**PROBLEM A:** Edit the piece on the Camins label from "Who has not" down to "in wine packaging.", changing "wine market" to "drinks market".
**PROBLEM B:** Turn the paragraph of the piece on the Camins label that begins "Who has not seen the Camins label?" into a short bulleted list that keeps its main facts.
**PROBLEM C:** Carry on the piece on the Camins label from its last sentence.

**TEXT TO READ:**

To see it is to connect

Xavier Bas and Miquel Capo

  • Studio
  • Bas—Capo
  • Client
  • Alvaro Palacios
  • Year
  • 2009
  • Techniques
  • Cuatricromía
  • Estampación
  • Relieve
  • Tintas directas

Who has not seen the Camins label? Its illustration is undoubtedly one of the most recognisable and recognised motifs in the wine market. A motif that brings together the best virtues of vintage imagery, among which include its opportunity to be radically contemporary. For Xavier Bas, it is also an interconnected story of discoveries that paved the way for opportunities and recognition for him. The most important thing: the realisation that he was on the right path as a designer specialising in wine packaging.

**PROVIDED INFORMATION:**
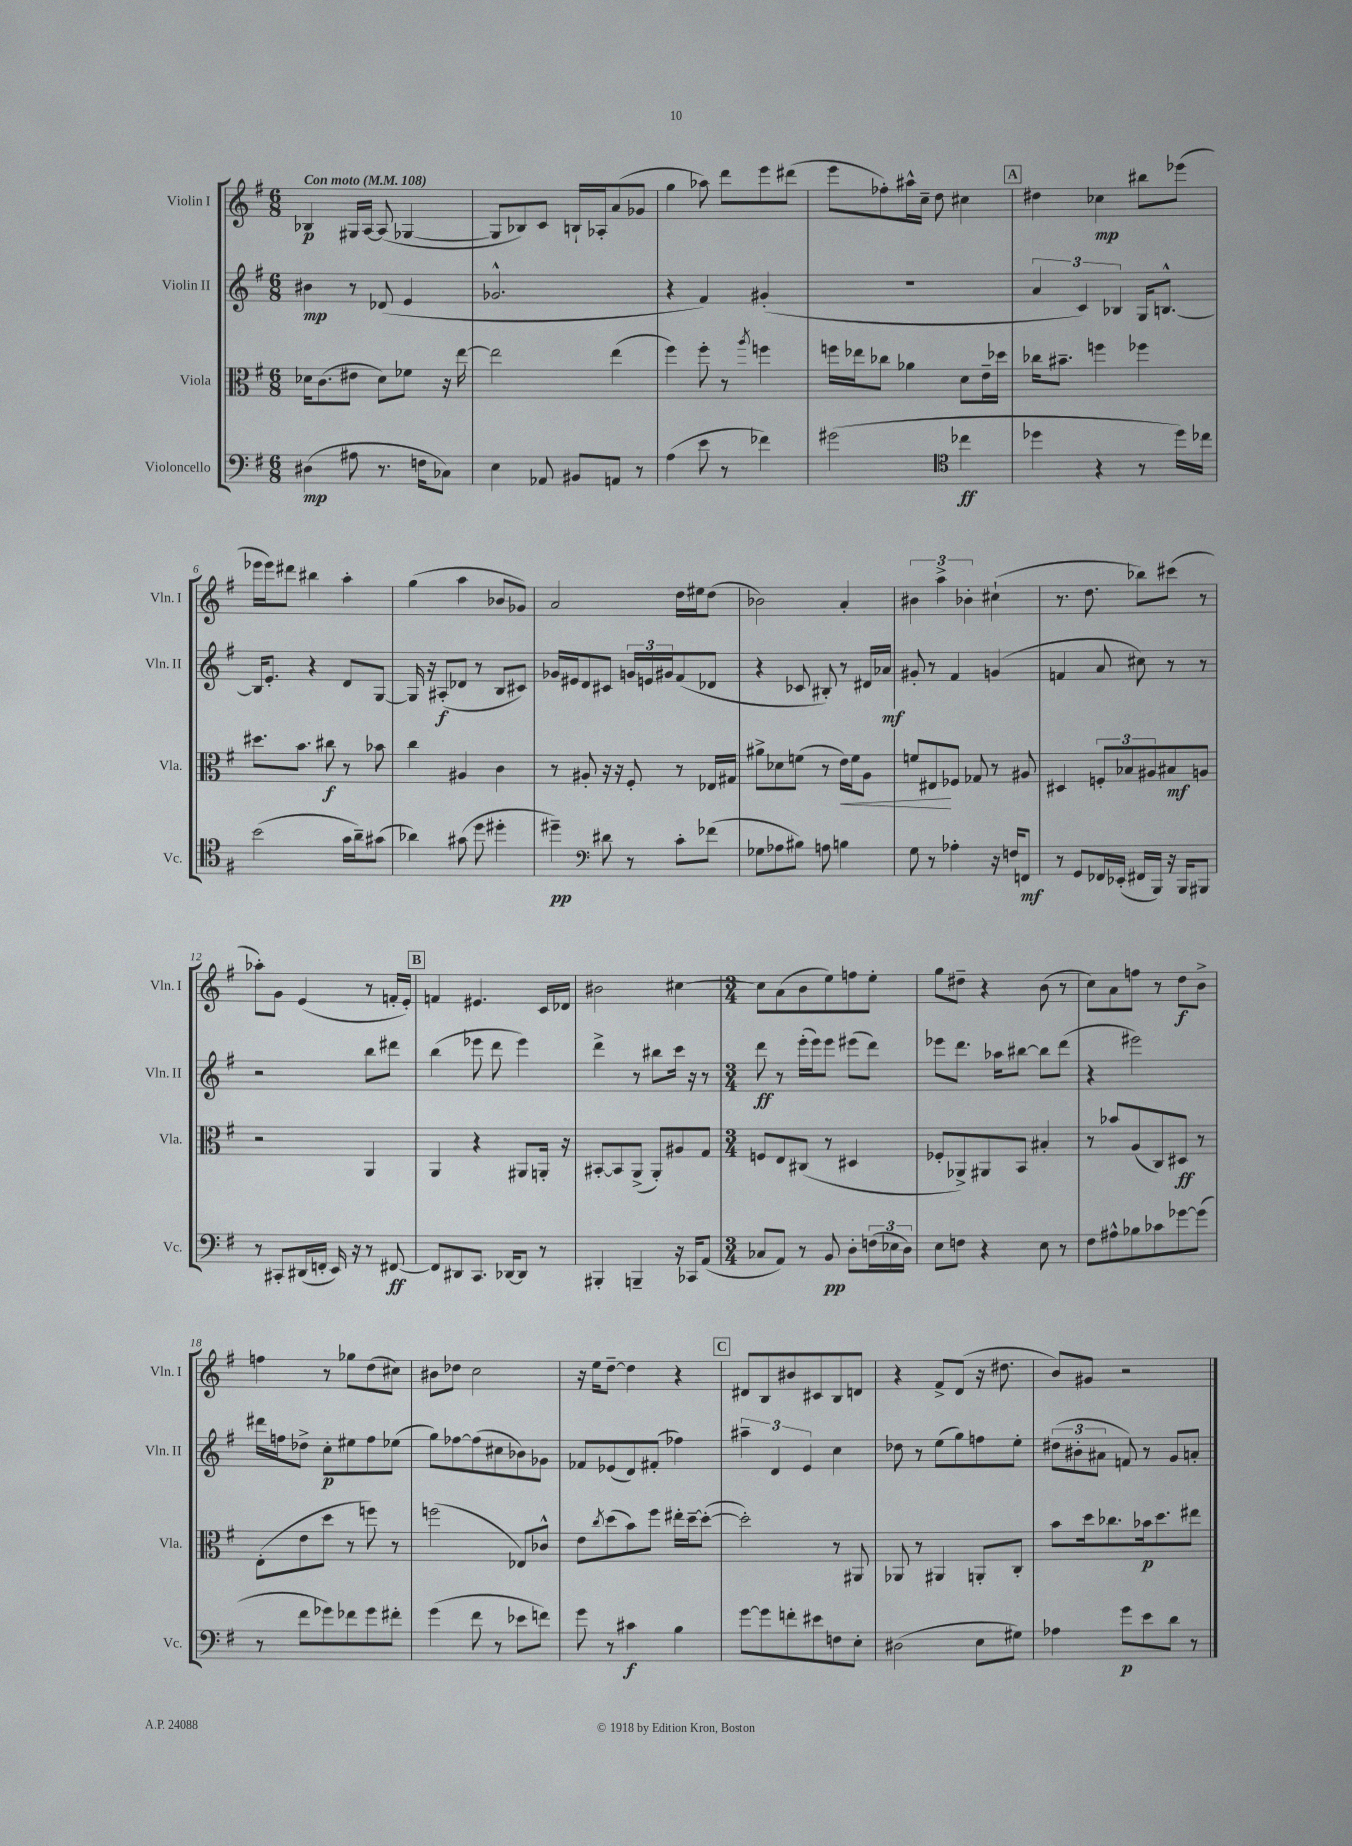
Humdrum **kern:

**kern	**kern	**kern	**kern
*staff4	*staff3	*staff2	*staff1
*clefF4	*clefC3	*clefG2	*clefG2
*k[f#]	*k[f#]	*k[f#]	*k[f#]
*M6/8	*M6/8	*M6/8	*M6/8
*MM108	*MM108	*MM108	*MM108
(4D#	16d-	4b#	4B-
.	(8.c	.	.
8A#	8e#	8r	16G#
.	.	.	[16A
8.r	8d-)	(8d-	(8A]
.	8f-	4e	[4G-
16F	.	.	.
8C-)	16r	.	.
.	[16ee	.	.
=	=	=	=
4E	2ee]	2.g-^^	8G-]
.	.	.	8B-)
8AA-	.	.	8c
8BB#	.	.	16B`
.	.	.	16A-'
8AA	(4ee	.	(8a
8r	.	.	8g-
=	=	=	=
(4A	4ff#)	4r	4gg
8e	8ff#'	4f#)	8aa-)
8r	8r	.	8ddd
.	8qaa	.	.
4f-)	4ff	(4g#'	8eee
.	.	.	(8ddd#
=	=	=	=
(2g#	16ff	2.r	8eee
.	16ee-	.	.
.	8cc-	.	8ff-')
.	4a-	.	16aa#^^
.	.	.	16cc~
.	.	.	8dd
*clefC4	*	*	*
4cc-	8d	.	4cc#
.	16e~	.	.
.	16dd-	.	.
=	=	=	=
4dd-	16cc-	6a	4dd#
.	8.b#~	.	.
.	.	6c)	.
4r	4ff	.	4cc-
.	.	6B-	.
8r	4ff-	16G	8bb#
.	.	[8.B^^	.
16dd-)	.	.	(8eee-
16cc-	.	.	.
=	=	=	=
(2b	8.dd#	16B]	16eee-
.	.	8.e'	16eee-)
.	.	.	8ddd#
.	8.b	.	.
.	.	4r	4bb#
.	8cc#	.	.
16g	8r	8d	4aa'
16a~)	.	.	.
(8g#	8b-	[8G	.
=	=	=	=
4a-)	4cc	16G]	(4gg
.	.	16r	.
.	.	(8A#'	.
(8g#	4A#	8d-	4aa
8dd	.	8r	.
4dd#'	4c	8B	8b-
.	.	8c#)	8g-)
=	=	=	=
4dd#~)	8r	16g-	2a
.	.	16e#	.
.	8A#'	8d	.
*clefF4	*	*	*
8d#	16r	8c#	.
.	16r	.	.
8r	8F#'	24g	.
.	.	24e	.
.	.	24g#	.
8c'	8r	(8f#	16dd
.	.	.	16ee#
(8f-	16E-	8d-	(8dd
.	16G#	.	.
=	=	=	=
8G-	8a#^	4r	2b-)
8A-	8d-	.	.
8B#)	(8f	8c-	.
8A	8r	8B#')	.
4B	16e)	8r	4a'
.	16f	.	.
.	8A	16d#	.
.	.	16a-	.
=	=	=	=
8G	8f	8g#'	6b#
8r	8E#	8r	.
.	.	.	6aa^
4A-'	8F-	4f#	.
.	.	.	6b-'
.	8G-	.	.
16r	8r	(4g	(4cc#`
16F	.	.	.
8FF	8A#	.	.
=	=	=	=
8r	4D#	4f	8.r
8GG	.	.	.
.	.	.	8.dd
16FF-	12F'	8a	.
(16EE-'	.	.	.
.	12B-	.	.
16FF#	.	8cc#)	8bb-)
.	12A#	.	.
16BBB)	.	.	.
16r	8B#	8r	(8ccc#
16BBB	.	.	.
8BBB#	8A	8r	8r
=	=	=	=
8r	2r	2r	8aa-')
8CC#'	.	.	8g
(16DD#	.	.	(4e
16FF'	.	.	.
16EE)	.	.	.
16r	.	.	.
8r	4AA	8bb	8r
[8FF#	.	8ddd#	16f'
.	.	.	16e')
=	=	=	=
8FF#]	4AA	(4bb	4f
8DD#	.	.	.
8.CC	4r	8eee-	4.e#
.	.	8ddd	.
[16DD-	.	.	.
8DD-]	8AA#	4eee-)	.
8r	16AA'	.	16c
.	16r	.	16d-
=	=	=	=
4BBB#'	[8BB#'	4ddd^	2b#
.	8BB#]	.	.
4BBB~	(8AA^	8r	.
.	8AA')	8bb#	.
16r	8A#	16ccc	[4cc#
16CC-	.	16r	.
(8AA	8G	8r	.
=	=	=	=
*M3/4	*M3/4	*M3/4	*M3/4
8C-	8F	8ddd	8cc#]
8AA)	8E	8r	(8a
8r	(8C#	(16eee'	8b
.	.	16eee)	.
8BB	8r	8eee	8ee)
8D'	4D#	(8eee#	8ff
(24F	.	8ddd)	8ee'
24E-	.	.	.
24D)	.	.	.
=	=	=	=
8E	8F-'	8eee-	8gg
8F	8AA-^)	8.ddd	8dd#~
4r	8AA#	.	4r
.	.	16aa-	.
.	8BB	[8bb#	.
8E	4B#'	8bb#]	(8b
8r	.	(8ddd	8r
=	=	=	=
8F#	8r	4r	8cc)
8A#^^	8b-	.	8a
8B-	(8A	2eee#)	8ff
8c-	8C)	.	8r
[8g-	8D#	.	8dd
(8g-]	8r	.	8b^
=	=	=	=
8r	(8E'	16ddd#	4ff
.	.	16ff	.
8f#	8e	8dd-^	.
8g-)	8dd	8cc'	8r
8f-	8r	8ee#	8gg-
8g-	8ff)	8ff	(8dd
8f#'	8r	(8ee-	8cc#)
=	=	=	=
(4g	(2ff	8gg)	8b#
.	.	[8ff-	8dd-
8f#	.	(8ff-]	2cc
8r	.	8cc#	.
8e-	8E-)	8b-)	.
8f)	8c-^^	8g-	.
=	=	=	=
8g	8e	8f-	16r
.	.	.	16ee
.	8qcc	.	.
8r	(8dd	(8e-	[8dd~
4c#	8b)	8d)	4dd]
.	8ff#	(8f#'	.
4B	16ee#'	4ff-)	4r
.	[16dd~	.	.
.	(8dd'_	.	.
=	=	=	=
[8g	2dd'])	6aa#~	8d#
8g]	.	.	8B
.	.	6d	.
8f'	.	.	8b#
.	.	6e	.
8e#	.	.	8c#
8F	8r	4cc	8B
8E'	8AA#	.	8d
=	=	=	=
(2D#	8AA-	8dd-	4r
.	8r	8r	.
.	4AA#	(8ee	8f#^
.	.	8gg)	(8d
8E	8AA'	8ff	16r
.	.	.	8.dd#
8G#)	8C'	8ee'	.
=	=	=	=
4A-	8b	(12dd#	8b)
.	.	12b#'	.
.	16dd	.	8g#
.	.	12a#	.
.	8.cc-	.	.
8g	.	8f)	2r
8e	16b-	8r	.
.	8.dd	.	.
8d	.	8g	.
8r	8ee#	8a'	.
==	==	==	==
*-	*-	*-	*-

* * *

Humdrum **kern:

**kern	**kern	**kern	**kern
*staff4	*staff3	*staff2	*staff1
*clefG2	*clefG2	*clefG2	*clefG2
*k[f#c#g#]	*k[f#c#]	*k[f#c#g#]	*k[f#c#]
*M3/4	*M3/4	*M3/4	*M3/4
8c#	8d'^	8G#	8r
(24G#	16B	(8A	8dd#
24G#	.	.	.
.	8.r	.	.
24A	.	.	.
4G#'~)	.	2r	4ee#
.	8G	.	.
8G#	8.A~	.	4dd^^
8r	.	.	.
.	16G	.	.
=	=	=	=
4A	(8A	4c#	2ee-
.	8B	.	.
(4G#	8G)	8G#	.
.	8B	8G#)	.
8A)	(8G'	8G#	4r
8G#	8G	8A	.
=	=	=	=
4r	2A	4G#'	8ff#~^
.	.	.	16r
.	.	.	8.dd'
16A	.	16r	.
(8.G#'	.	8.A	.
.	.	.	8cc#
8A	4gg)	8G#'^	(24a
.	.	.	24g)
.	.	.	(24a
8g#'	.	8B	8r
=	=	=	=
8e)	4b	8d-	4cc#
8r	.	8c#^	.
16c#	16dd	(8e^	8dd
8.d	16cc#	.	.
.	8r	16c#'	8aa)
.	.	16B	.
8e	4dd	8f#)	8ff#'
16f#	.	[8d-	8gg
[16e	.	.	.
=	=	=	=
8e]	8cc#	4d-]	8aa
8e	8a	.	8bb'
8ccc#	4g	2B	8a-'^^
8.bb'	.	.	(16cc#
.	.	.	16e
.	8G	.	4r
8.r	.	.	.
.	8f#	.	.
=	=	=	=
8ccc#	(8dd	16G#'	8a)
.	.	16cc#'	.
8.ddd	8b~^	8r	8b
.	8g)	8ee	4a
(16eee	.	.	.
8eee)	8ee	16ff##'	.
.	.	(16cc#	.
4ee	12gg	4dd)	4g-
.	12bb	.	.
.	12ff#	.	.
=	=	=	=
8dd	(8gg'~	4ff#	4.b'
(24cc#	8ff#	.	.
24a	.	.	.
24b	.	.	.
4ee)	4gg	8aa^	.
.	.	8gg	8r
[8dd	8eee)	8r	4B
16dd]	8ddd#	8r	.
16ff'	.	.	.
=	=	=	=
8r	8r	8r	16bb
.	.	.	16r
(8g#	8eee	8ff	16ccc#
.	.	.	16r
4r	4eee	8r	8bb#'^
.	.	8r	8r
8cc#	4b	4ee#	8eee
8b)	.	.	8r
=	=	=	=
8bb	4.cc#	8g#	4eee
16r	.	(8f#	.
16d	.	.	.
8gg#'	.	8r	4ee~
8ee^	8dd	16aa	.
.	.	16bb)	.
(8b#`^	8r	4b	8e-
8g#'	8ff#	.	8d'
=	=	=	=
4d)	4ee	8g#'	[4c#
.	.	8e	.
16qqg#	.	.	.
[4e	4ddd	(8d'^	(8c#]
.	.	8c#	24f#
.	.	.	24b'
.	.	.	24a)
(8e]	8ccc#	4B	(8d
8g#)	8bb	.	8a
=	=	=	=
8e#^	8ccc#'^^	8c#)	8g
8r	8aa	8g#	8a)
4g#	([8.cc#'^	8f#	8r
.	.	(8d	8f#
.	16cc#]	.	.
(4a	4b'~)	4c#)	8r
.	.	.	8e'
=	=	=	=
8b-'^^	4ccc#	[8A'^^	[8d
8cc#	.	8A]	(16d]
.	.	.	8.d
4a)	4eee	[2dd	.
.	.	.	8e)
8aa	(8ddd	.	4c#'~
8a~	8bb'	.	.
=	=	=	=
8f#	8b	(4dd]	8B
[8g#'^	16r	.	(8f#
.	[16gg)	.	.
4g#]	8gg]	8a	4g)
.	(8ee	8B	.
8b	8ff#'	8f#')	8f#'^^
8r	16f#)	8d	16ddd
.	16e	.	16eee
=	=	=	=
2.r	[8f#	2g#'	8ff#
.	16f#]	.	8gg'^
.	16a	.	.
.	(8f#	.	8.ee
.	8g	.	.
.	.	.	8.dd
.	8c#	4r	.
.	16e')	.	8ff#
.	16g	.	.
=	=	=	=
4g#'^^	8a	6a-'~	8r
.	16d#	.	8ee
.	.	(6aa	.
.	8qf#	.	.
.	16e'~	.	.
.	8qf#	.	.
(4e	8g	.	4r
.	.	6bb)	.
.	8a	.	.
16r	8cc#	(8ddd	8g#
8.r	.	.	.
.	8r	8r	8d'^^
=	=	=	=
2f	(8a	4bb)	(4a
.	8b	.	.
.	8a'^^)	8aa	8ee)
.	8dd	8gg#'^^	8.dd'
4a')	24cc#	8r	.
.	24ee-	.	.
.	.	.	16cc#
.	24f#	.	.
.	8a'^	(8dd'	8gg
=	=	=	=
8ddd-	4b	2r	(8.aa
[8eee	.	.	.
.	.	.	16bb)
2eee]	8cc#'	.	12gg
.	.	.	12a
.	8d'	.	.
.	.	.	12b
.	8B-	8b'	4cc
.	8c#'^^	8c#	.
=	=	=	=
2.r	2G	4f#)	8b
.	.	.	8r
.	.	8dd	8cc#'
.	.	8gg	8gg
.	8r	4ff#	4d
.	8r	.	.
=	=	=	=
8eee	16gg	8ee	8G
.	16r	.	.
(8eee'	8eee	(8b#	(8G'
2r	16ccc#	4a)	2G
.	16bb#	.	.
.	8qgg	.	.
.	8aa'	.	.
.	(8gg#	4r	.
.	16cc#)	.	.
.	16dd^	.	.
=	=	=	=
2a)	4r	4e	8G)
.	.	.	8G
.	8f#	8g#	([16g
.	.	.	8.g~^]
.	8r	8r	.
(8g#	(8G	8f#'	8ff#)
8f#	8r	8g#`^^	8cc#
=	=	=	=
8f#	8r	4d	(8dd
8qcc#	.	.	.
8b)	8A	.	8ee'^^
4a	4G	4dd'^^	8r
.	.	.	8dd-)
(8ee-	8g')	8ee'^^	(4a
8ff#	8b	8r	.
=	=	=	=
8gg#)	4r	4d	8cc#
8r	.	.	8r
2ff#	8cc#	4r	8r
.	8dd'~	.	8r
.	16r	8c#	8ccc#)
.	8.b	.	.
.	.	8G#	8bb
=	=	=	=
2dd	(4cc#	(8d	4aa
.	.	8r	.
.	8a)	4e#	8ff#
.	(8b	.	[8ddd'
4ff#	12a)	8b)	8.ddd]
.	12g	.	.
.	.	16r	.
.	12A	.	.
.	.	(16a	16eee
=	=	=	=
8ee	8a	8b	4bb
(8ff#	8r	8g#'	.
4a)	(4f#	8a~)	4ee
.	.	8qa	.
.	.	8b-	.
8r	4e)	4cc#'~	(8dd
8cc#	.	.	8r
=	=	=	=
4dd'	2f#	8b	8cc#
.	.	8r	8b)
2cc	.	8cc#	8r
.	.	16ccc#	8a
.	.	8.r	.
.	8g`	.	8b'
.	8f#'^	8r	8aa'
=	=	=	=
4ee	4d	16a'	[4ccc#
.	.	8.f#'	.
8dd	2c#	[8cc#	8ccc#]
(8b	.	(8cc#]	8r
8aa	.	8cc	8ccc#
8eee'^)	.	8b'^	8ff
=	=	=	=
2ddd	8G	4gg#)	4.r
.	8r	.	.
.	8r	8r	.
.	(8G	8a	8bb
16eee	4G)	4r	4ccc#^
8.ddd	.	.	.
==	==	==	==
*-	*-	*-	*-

**REPLY A:**
Who has not seen the Camins label? Its illustration is undoubtedly one of the most recognisable and recognised motifs in the drinks market. A motif that brings together the best virtues of vintage imagery, among which include its opportunity to be radically contemporary. For Xavier Bas, it is also an interconnected story of discoveries that paved the way for opportunities and recognition for him. The most important thing: the realisation that he was on the right path as a designer specialising in wine packaging.

**REPLY B:**
- The Camins label illustration is one of the most recognizable motifs in the wine market.
- It combines the best virtues of vintage imagery, including the chance to be radically contemporary.
- For Xavier Bas, it is an interconnected story of discoveries that opened the way to opportunities and recognition.
- Most importantly, it showed him he was on the right path as a designer specializing in wine packaging.

**REPLY C:**
 Why does the Camins image work so well? It’s a true objet trouvé that offers open, suggestive readings. One of them allows us to discuss terroir in the broad sense that it has in the wine-growing world: the sum of the geophysical, agroclimatic as well as human and cultural factors that converge to give a wine its character. What is the Camins rose if not an evocative, figurative and sophisticated message of the virtues of this wine’s original environment?

How was it received? There’s an anecdote about Xavier that illustrates this perfectly. He was at a calçotada when someone arrived with a case of six bottles of Camins. After a while, Xavier asked him why he had brought that particular wine. ‘Quite simply,’ he replied, ‘because it’s a good winery, and I thought that, with such a pretty label, the wine would be good.’

Revealing! Yes, this short story shows the label’s achievement as an image per se, but above all as a trigger for a process of trust and empathy. The image of Camins connects the brand with the consumer. The latter – personified here in that guest who one day appeared at a calçotada with six bottles shortly after the product’s launch – feels a bond with the winery, the vineyard and the story.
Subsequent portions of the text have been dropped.